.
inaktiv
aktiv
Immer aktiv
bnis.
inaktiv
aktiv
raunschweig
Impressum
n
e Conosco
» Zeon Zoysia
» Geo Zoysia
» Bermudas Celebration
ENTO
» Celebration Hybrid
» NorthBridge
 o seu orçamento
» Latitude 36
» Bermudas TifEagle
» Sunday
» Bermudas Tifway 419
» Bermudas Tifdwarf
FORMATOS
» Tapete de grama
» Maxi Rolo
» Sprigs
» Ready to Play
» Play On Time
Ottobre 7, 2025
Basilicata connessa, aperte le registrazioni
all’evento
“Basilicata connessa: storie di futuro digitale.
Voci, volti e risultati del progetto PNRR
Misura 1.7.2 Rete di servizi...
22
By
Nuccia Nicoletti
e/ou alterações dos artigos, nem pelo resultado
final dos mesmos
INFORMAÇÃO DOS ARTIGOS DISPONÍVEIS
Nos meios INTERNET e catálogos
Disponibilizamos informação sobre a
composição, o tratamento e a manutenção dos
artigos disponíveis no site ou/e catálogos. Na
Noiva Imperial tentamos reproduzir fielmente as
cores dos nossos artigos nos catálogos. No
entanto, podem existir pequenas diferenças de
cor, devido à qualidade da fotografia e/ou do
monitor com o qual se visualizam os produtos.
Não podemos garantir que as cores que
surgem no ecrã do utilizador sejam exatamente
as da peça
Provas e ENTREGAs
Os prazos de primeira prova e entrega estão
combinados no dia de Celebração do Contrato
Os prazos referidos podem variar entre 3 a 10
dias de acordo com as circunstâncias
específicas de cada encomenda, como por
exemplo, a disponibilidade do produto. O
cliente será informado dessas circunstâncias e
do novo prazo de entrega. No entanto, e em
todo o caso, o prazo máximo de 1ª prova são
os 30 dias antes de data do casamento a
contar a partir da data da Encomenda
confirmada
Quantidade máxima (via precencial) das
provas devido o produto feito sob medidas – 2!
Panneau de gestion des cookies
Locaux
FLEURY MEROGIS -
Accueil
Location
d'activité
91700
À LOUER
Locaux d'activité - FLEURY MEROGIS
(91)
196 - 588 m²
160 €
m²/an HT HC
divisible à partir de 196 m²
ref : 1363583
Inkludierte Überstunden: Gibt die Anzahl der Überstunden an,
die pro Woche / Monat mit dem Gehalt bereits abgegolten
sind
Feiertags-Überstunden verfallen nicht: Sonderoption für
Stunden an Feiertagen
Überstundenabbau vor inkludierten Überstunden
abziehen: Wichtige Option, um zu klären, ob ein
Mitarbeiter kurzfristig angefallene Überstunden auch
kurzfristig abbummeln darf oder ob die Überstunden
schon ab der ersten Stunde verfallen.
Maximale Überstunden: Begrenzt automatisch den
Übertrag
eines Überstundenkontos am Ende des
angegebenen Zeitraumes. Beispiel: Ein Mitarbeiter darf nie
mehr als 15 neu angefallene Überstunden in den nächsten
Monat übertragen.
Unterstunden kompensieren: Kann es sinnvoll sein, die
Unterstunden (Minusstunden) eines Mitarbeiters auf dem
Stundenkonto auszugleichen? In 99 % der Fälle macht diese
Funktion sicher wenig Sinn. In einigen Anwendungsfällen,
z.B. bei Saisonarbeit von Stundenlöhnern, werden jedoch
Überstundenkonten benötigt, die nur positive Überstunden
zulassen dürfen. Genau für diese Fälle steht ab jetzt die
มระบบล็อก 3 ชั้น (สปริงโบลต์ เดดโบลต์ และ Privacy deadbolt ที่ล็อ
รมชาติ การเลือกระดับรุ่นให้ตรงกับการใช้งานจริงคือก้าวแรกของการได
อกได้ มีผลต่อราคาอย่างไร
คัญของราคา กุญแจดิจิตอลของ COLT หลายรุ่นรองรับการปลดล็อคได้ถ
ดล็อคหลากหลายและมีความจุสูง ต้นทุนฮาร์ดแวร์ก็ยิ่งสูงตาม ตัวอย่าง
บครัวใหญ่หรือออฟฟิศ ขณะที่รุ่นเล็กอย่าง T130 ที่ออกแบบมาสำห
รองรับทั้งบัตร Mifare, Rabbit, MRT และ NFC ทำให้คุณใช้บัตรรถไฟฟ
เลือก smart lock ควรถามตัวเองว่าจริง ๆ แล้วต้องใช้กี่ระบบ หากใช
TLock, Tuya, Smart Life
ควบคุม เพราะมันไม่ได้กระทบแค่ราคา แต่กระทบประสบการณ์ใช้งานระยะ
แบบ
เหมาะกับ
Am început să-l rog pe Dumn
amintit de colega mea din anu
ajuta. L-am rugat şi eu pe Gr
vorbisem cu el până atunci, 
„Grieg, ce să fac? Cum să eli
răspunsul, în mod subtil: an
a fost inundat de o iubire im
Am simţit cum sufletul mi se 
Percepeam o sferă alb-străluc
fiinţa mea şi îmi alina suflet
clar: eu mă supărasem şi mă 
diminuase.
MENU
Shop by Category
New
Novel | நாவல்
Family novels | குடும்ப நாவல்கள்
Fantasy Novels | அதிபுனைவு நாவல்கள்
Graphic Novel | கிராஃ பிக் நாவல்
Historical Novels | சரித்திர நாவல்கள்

--

Assigned task
Search the listing above for the lines with "cliente será informado" and "Unterstunden kompensieren: Kann", then output those lines and all lines between them exactly.

Written solution
cliente será informado dessas circunstâncias e
do novo prazo de entrega. No entanto, e em
todo o caso, o prazo máximo de 1ª prova são
os 30 dias antes de data do casamento a
contar a partir da data da Encomenda
confirmada
Quantidade máxima (via precencial) das
provas devido o produto feito sob medidas – 2!
Panneau de gestion des cookies
Locaux
FLEURY MEROGIS -
Accueil
Location
d'activité
91700
À LOUER
Locaux d'activité - FLEURY MEROGIS
(91)
196 - 588 m²
160 €
m²/an HT HC
divisible à partir de 196 m²
ref : 1363583
Inkludierte Überstunden: Gibt die Anzahl der Überstunden an,
die pro Woche / Monat mit dem Gehalt bereits abgegolten
sind
Feiertags-Überstunden verfallen nicht: Sonderoption für
Stunden an Feiertagen
Überstundenabbau vor inkludierten Überstunden
abziehen: Wichtige Option, um zu klären, ob ein
Mitarbeiter kurzfristig angefallene Überstunden auch
kurzfristig abbummeln darf oder ob die Überstunden
schon ab der ersten Stunde verfallen.
Maximale Überstunden: Begrenzt automatisch den
Übertrag
eines Überstundenkontos am Ende des
angegebenen Zeitraumes. Beispiel: Ein Mitarbeiter darf nie
mehr als 15 neu angefallene Überstunden in den nächsten
Monat übertragen.
Unterstunden kompensieren: Kann es sinnvoll sein, die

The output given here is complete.